MediaCorp has learnt from SG Changi that the S$10 million outstanding amount will be paid on Tuesday, after company chairman and shareholder Fuminori Murahashi secured a personal loan.
"The amount will be enough to cover the entire cost of the piling work, but it is not going to cover the amount needed to complete the project," SG Changi's director and general manager, Moto Sakuma, told MediaCorp.
He added: "We have secured US$200 million from investors in Hong Kong that would have allowed us to do so, but they have frozen the funds."
The S$370 million project came under scrutiny after recent reports said the Corrupt Practices Investigation Bureau had begun a probe into the tender for the project.

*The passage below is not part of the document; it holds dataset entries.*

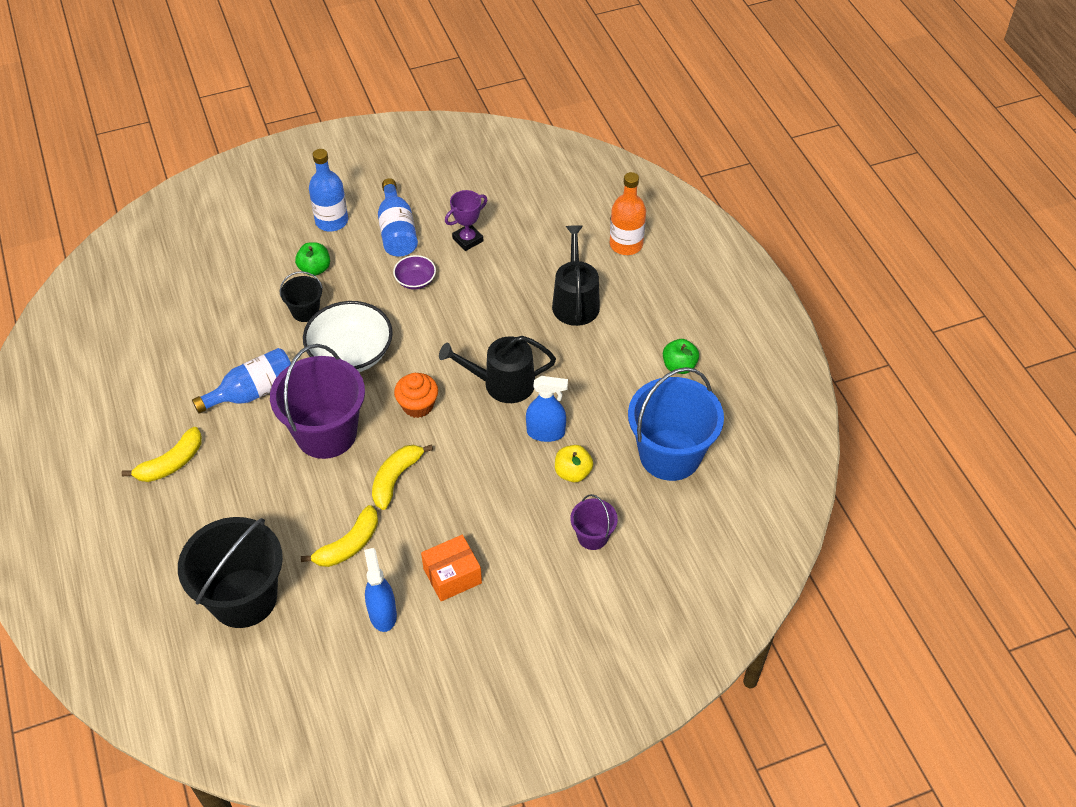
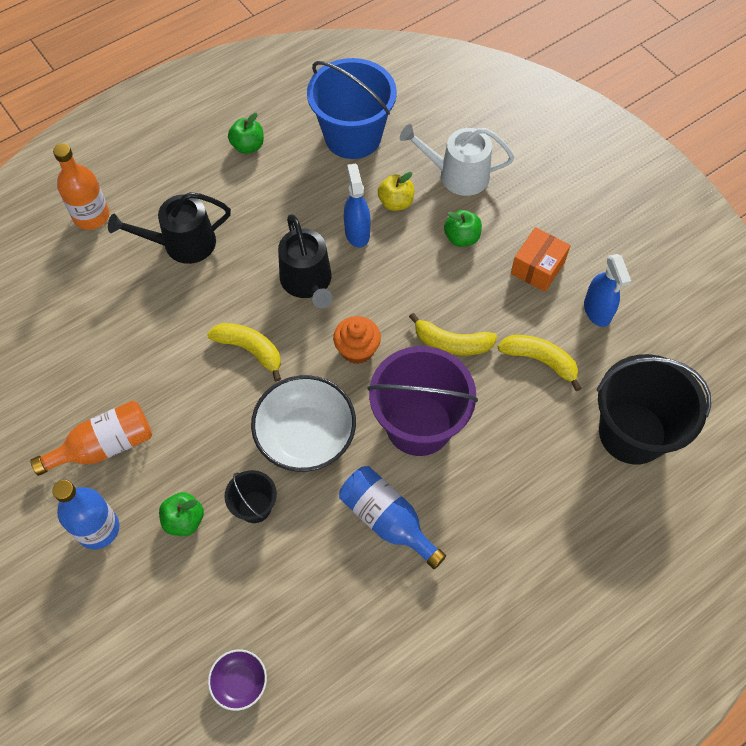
camera: 105 degrees left, 10 degrees up
(171, 463) = (509, 571): yellow banana -> yellow banana (250, 350)
(382, 614) = (597, 311): blue spray bottle -> blue spray bottle turned 75 degrees counterclockwise
(397, 231) = (105, 446): blue bottle -> orange bottle
(415, 280) = (182, 402): purple bowl -> purple bowl (240, 682)
(452, 576) = (537, 268): orange box -> orange box turned 75 degrees clockwise
(468, 240) = (107, 366): purple trophy -> none
(511, 518) = (461, 238): none -> green apple
(592, 536) = (457, 175): purple bucket -> white watering can

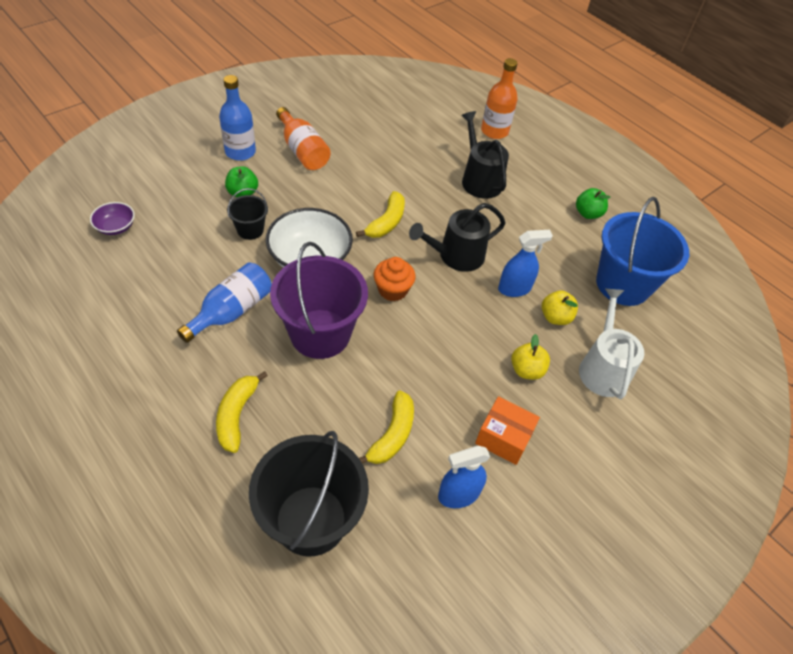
camera: 80 degrees right, 10 degrees down
(452, 343) = (405, 360): yellow banana -> yellow banana (237, 415)
(461, 238) = (526, 370): green apple -> yellow apple

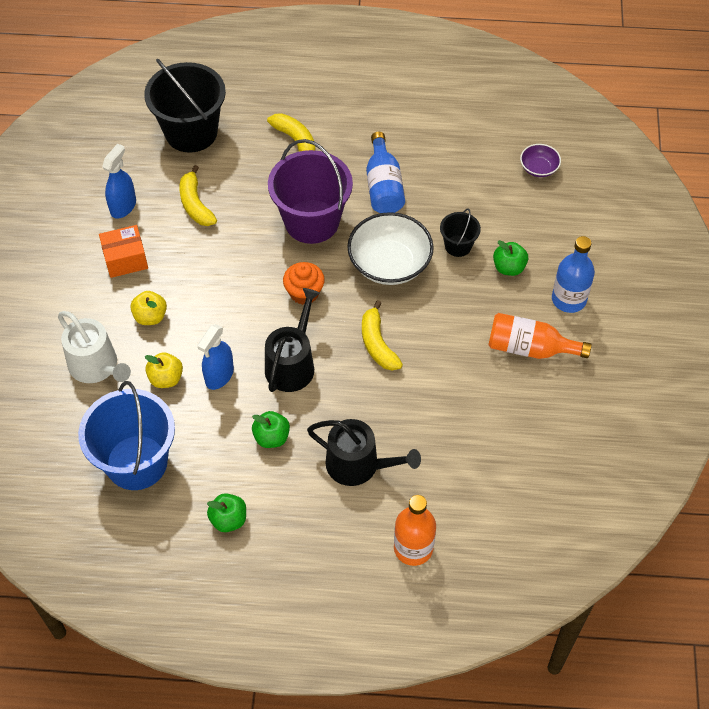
camera: 140 degrees right, 5 degrees up
(517, 230) = (271, 437): none -> green apple

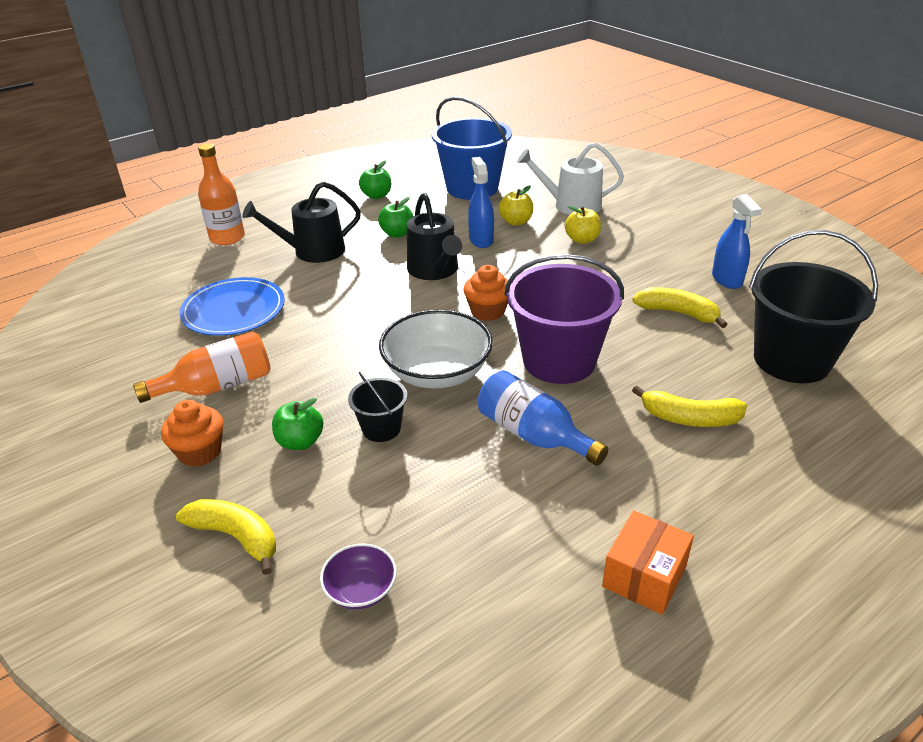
camera: 140 degrees right, 20 degrees down
(125, 259) = (660, 255): orange box -> orange box (644, 576)
(378, 344) = (377, 314): yellow banana -> yellow banana (235, 537)
(472, 426) = (233, 310): none -> blue plate
(568, 299) = (200, 452): blue bottle -> orange cupcake

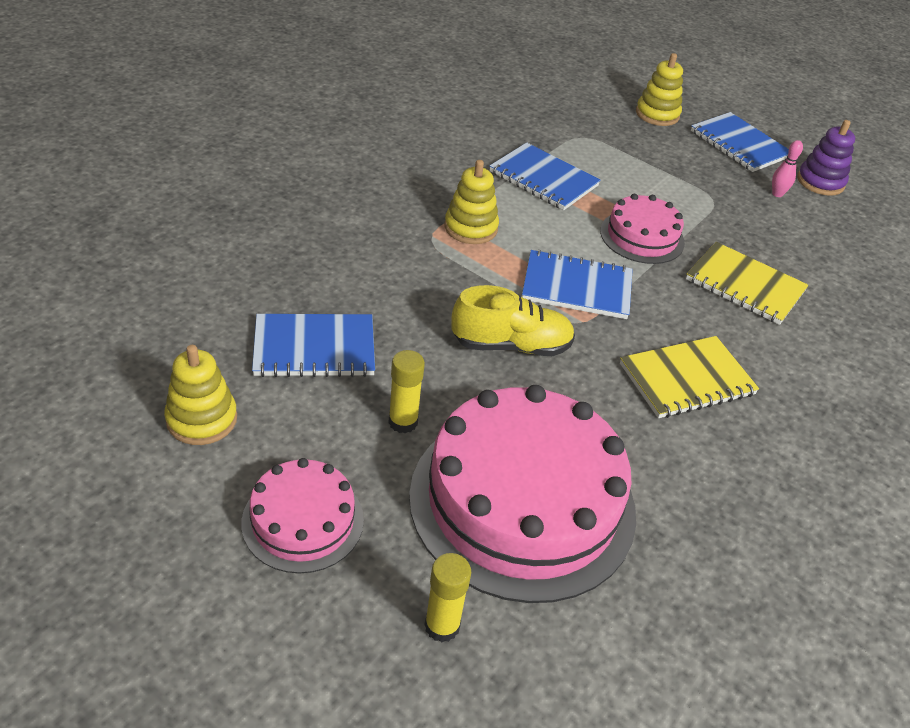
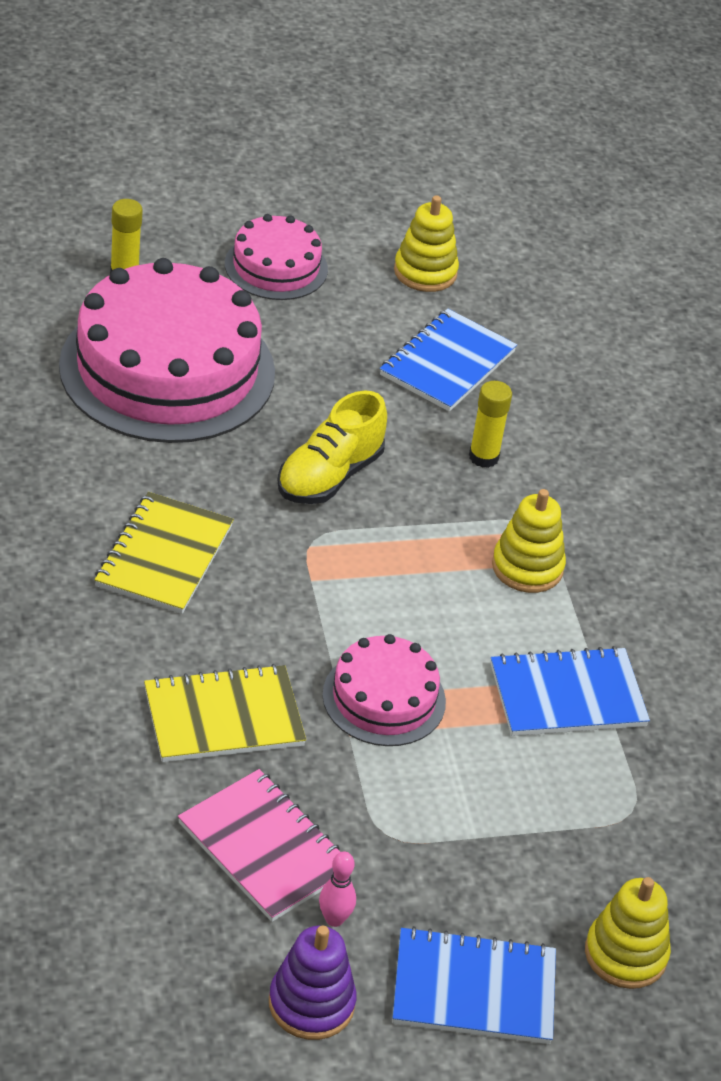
camera: 130 degrees right, 0 degrees up
(403, 422) = (312, 361): yellow glue stick -> yellow glue stick (483, 457)
(577, 287) = (358, 578): blue notebook -> none
(783, 231) = (264, 848): none -> pink notebook

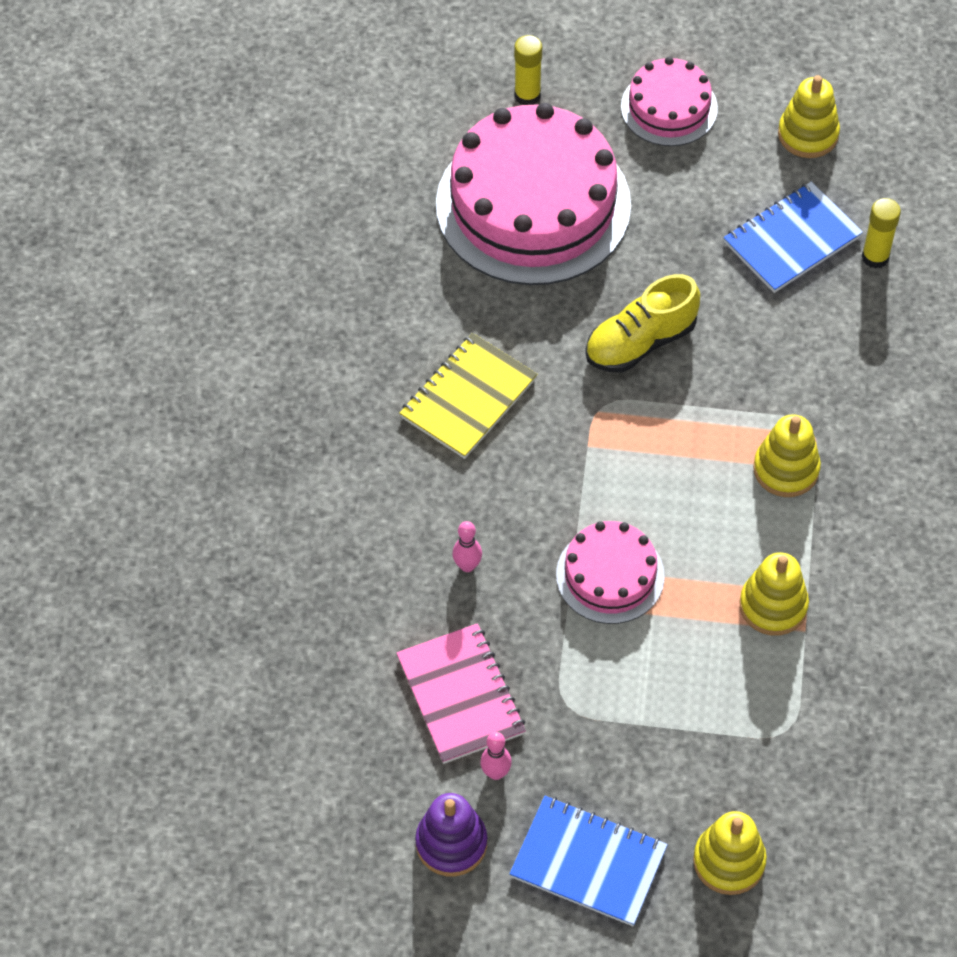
camera: 25 degrees right, 15 degrees up
(223, 717) = (467, 566): yellow notebook -> pink bowling pin
(483, 457) = (788, 347): yellow glue stick -> yellow glue stick (875, 257)
(567, 695) = (773, 606): blue notebook -> yellow stacking toy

It was revealed the consortium's only other shareholder, Thia Yoke Kian, had been assisting the bureau with investigations since November.
The Singapore permanent resident led the group to beat two other consortiums in their bid to build the track, but was dropped from the management team in July.
While Mr Sakuma said they have handed their accounts and records to the Bureau and cooperated fully, they are unsure if the probe in still ongoing or has been concluded.
A karting circuit, a quarter-mile drag racing strip, a motor museum and 35,000 square metres of commercial space are also being planned for the Motorsports Hub.
The probe has spooked interested parties, especially those from Singapore, and SG Changi now plans to court investors from Japan and Europe.
This could inevitably lead to the country's first permanent motor race track being under the total control of foreigners when completed at the end of 2011.